Эккерман на сей раз промолчал, понимая, что Гёте разворошил муравейник. Кто-то подумает: кому захочется читать тысячи китайских романов? Но кто-то и примет точку зрения Гёте. Кто-то вроде Эккермана, исполненный предубеждений, невежества и скептицизма, был бы рад ограничиться легким потрясением. Столкнувшись с твердолобостью помощника, Гёте сформулировал термин, который должен был бы заставить собеседника сойти с занятой позиции, и веско произнес: «На очереди эпоха всемирной литературы, и каждый должен содействовать скорейшему ее наступлению»[543]
.Этим озарением, возникновением термина «всемирная литература» мы обязаны Эккерману, его настойчивости, его отчаянному решению совершить двухнедельный пеший поход до Веймара, чтобы встретиться с Гёте, его готовности служить собеседником мудрецу и записывать его мысли. Но не в меньшей степени на рождение термина повлияла и малообразованность Эккермана, его неспособность воспринять китайские романы, его убежденность в превосходстве известного ему над неизвестным. Понятию «всемирная литература», как и многим другим новым идеям, требовалась боксерская груша.
Эккерман изложил для нас содержание беседы, в которой родилась идея всемирной литературы, но не объяснил, почему этому космополитическому восприятию суждено было появиться на свет в провинциальном Веймаре.
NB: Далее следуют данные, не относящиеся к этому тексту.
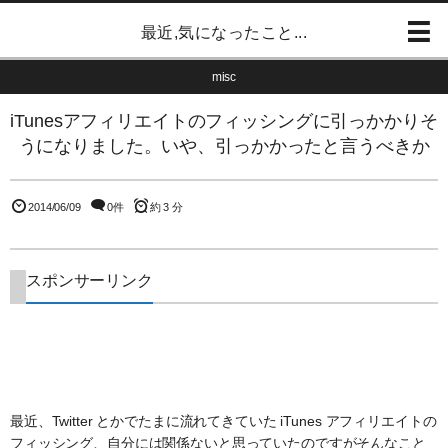
最近,気になったこと...
misc
iTunesアフィリエイトのフィッシングに引っかかりそ
うになりました。いや、引っかかったと言うべきか
2014/06/09
0件
約 3 分
スポンサーリンク
最近、Twitter とかでたまに流れてきていた iTunes アフィリエイトの
フィッシング、自分には関係ないと思っていたのですがそんなこと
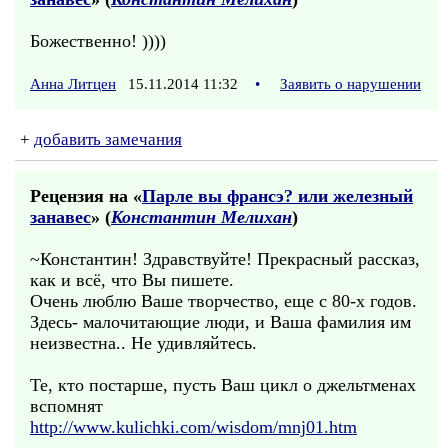
Божественно! ))))
Анна Литцен
15.11.2014 11:32
•
Заявить о нарушении
+
добавить замечания
Рецензия на «
Парле вы франсэ? или железный
занавес
» (
Константин Мелихан
)
~Константин! Здравствуйте! Прекрасный рассказ,
как и всё, что Вы пишете.
Очень люблю Ваше творчество, еще с 80-х годов.
Здесь- малочитающие люди, и Ваша фамилия им
неизвестна.. Не удивляйтесь.
Те, кто постарше, пусть Ваш цикл о джельтменах
вспомнят
http://www.kulichki.com/wisdom/mnj01.htm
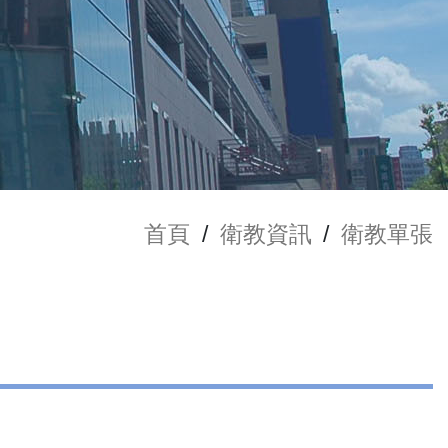
首頁
/
衛教資訊
/
衛教單張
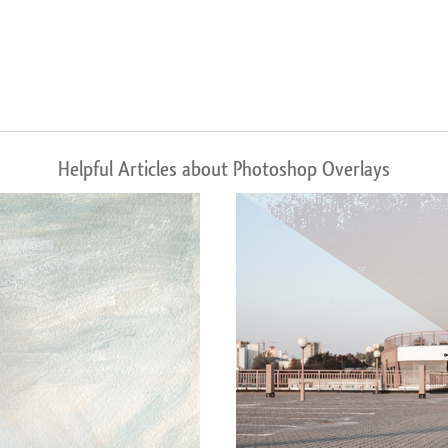
Helpful Articles about Photoshop Overlays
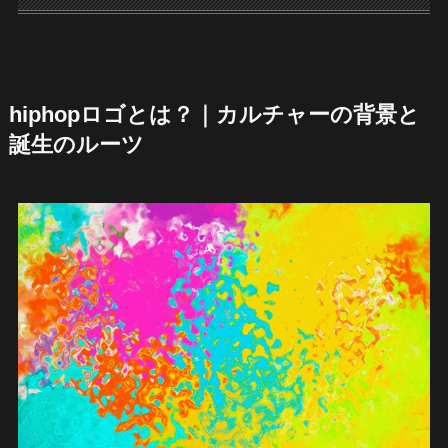
hiphopロゴとは？｜カルチャーの背景と
誕生のルーツ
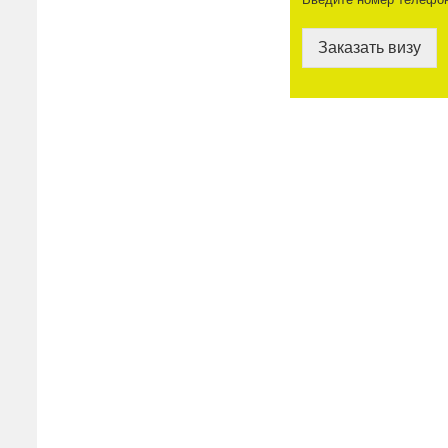
Заказать визу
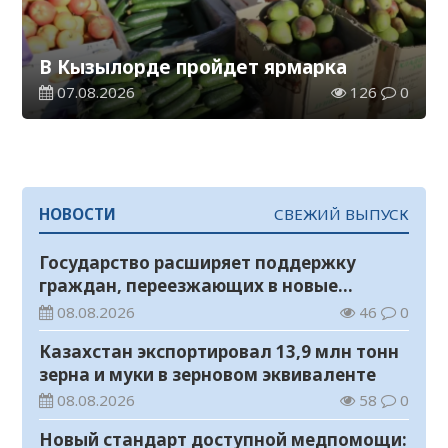
В Кызылорде пройдет ярмарка
07.08.2026
126
0
НОВОСТИ
СВЕЖИЙ ВЫПУСК
Государство расширяет поддержку
граждан, переезжающих в новые
регионы для работы
08.08.2026
46
0
Казахстан экспортировал 13,9 млн тонн
зерна и муки в зерновом эквиваленте
08.08.2026
58
0
Новый стандарт доступной медпомощи:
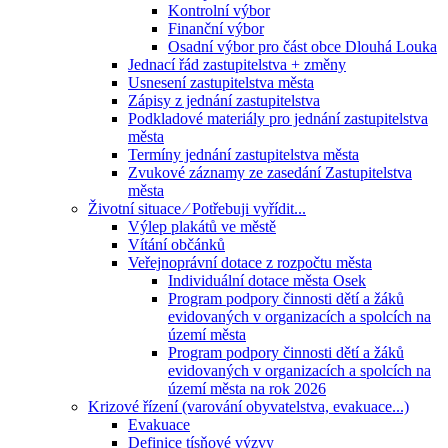
Kontrolní výbor
Finanční výbor
Osadní výbor pro část obce Dlouhá Louka
Jednací řád zastupitelstva + změny
Usnesení zastupitelstva města
Zápisy z jednání zastupitelstva
Podkladové materiály pro jednání zastupitelstva
města
Termíny jednání zastupitelstva města
Zvukové záznamy ze zasedání Zastupitelstva
města
Životní situace ⁄ Potřebuji vyřídit...
Výlep plakátů ve městě
Vítání občánků
Veřejnoprávní dotace z rozpočtu města
Individuální dotace města Osek
Program podpory činnosti dětí a žáků
evidovaných v organizacích a spolcích na
území města
Program podpory činnosti dětí a žáků
evidovaných v organizacích a spolcích na
území města na rok 2026
Krizové řízení (varování obyvatelstva, evakuace...)
Evakuace
Definice tísňové výzvy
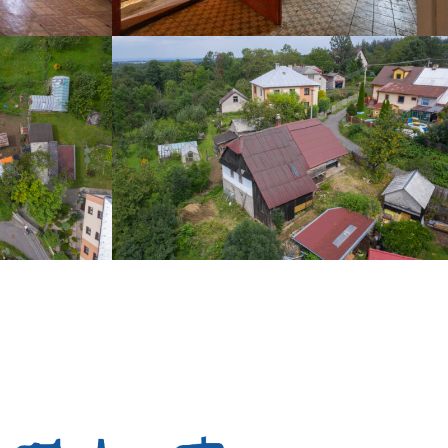
DJI_0070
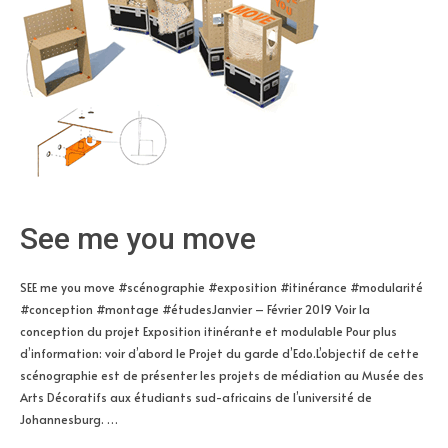
See me you move
SEE me you move #scénographie #exposition #itinérance #modularité
#conception #montage #étudesJanvier – Février 2019 Voir la
conception du projet Exposition itinérante et modulable Pour plus
d’information: voir d’abord le Projet du garde d’Edo.L’objectif de cette
scénographie est de présenter les projets de médiation au Musée des
Arts Décoratifs aux étudiants sud-africains de l’université de
Johannesburg. …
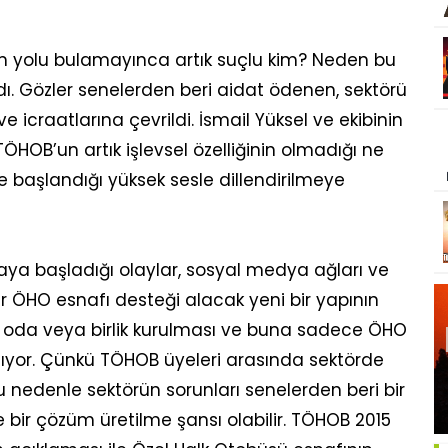
üm yolu bulamayınca artık suçlu kim? Neden bu
ı. Gözler senelerden beri aidat ödenen, sektörü
icraatlarına çevrildi. İsmail Yüksel ve ekibinin
HOB’un artık işlevsel özelliğinin olmadığı ne
ye başlandığı yüksek sesle dillendirilmeye
ya başladığı olaylar, sosyal medya ağları ve
 bir ÖHO esnafı desteği alacak yeni bir yapının
bir oda veya birlik kurulması ve buna sadece ÖHO
ıyor. Çünkü TÖHOB üyeleri arasında sektörde
 nedenle sektörün sorunları senelerden beri bir
e bir çözüm üretilme şansı olabilir. TÖHOB 2015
Разве не уместнее было бы этой великой идее возникнуть в какой-нибудь из великих столиц XIX в. – например в Париже или Лондоне?
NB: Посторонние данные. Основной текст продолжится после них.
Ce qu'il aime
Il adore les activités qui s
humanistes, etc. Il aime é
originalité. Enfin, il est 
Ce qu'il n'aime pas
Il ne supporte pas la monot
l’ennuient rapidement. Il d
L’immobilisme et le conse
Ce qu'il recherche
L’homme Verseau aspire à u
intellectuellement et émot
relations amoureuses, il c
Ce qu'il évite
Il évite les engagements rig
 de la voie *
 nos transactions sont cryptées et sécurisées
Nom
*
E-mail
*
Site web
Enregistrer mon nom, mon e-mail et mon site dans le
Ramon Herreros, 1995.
Гёте вырос в состоятельной и почтенной семье космополитичного Франкфурта, города, где Гутенберг за триста лет до того продал первые триста экземпляров печатной Библии. Поначалу он снискал известность пьесами и стихами, но настоящая слава пришла к нему после романа «Страдания юного Вертера» – истории любовного треугольника, завершившейся самоубийством героя. Спровоцированная романом «вертеровская лихорадка» подтолкнула экзальтированную молодежь обоего пола открыто выражать эмоции в письмах (роман представляет собой переписку влюбленных)[544]
и создала моду в одежде – синие двубортные фраки, желтые жилеты, высокие сапоги)[545]. Наполеон неоднократно перечитывал роман и счел необходимым лично познакомиться с Гёте. Вероятно, при встрече он высказал и какие-то критические замечания, но Гёте никогда не говорил, что именно не понравилось французскому императору[546].Крылья этого раннего успеха могли бы унести Гёте куда угодно, но он принял приглашение герцога Веймарского поселиться в его провинциальном владении. Приглашение сопровождалось весомыми благами: вскоре оказалось, что Гёте не только осыпан похвалами, не только признан как поэт и прозаик, но и владеет просторным особняком, получает жалованье и имеет весьма широкие служебные обязанности. В герцогстве насчитывалось всего лишь около двухсот тысяч жителей; город Веймар населяли лишь семь тысяч человек, но это было независимое государство. Гёте скоро понял, что город нуждается в усовершенствовании управления, и сделал себя незаменимым. Получив должность «президента палаты», что в Веймаре соответствовало званию первого министра, он взял на себя руководство всем на свете – от театра до дорог, от финансов до военных вопросов; он же выполнял и дипломатические поручения. В дополнение к положению самого знаменитого немецкого писателя он стал человеком мира.
В Веймаре Гёте, несмотря на растущую собственную известность, оказался на «принимающем краю» культурного импорта. Центром культуры в то время являлся Париж (Лондон, хоть и больший по численности, занимал с немалым отставанием второе место), и парижане бойко экспортировали свою национальную культуру, заставляя европейцев читать французские романы, декламировать французскую поэзию, смотреть французские пьесы. Для противостояния французскому засилью Гёте обращался и к Англии – прежде всего к Шекспиру, а также к Сэмюэлу Ричардсону и Лоренсу Стерну. Но и они представляли культурную метрополию. Альтернативой могло бы послужить обращение к собственным национальным традициям, но герцогство было лишь малой частью россыпи мелких и средних немецких государств, еще не сложившихся в национальную державу. Гёте по достоинству ценил немецкую литературу и обладал недосягаемым положением среди немецких литераторов, но этого ему было недостаточно. Он не довольствовался продвижением немецкой национальной культуры как противовеса английской и французской. Если парижане и лондонцы восхищались великой историей своих национальных литератур, а малые народы стремились развивать собственные национальные традиции, то Гёте заинтересовался литературой более отдаленных стран.